Given an R,G,B triplet and a factor F, how do I calculate a “watermark” version of the color?

Question

I have an (R, G, B) triplet, where each color is between 0.0 and 1.0 . Given a factor F (0.0 means the original color and 1.0 means white), I want to calculate a new triplet that is the “watermarked” version of the color.

I use the following expression (pseudo-code):

for each c in R, G, B:
    new_c ← c + F × (1 - c)

This produces something that looks okayish, but I understand this introduces deviations to the hue of the color (checking the HSV equivalent before and after the transformation), and I don't know if this is to be expected.

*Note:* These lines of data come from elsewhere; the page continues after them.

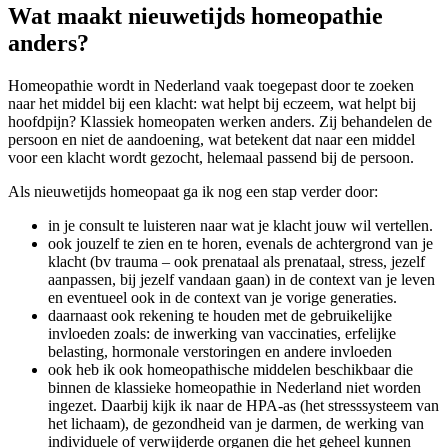
Wat maakt nieuwetijds homeopathie
anders?
Homeopathie wordt in Nederland vaak toegepast door te zoeken
naar het middel bij een klacht: wat helpt bij eczeem, wat helpt bij
hoofdpijn? Klassiek homeopaten werken anders. Zij behandelen de
persoon en niet de aandoening, wat betekent dat naar een middel
voor een klacht wordt gezocht, helemaal passend bij de persoon.
Als nieuwetijds homeopaat ga ik nog een stap verder door:
in je consult te luisteren naar wat je klacht jouw wil vertellen.
ook jouzelf te zien en te horen, evenals de achtergrond van je
klacht (bv trauma – ook prenataal als prenataal, stress, jezelf
aanpassen, bij jezelf vandaan gaan) in de context van je leven
en eventueel ook in de context van je vorige generaties.
daarnaast ook rekening te houden met de gebruikelijke
invloeden zoals: de inwerking van vaccinaties, erfelijke
belasting, hormonale verstoringen en andere invloeden
ook heb ik ook homeopathische middelen beschikbaar die
binnen de klassieke homeopathie in Nederland niet worden
ingezet. Daarbij kijk ik naar de HPA-as (het stresssysteem van
het lichaam), de gezondheid van je darmen, de werking van
individuele of verwijderde organen die het geheel kunnen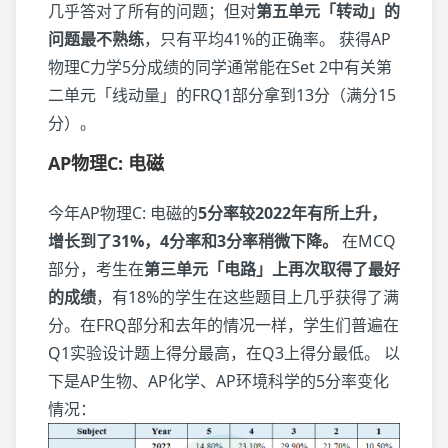
几乎答对了所有的问题；但对
第五单元「转动」的
问题最不熟练
，只有平均41%的正确率。 获得AP
物理C力学5分成绩的同学通常能在Set 2中有关第
二单元「线动量」的FRQ1部分拿到13分（满分15
分）。
AP物理C: 电磁
今年AP物理C: 电磁的
5分率较2022年有所上升，
增长到了31%，4分率和3分率稍微下降。
在MCQ
部分，考生在
第三单元「电路」上再次取得了最好
的成绩
，有18%的学生在这些题目上几乎获得了满
分。在FRQ部分和去年的情况一样，学生们普遍在
Q1实验设计题上得分最高，在Q3上得分最低。 以
下是AP生物、AP化学、AP环境科学的5分率变化
情况：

Is there a “standard” (with or without quotes) algorithm to calculate the “watermarked” version of the color? If yes, which is it? If not, what other algorithms to the same effect can you tell me?

Answer 1

Why not just?

new_c = F*c

I think you should go first over watermarking pixels and figure out if it should be darker or lighter.

For lighter the formula might be new_c=1-F*(c-1)

Answer 2

Actually this looks like it should give the correct hue, minus small variations for arithmetic rounding errors.

This is certainly a reasonable, simple was to achieve a watermark effect. I don't know of any other "standard" ones, there are a few ways you could do it.

Alternatives are:
Blend with white but do it non-linearly on F, e.g. new_c = c + sqrt(F)*(1-c), or you could use other non-linear functions - it might help the watermark look more or less "flat".

You could do it more efficiently by doing the following (where F takes the range 0..INF):

new_c = 1 - (1-c)/pow(2, F)

for real pixel values (0..255) this would convert into:

new_c = 255 - (255-c)>>F

Not only is that reasonably fast in integer arithmetic, but you may be able to do it in a 32b integer in parallel.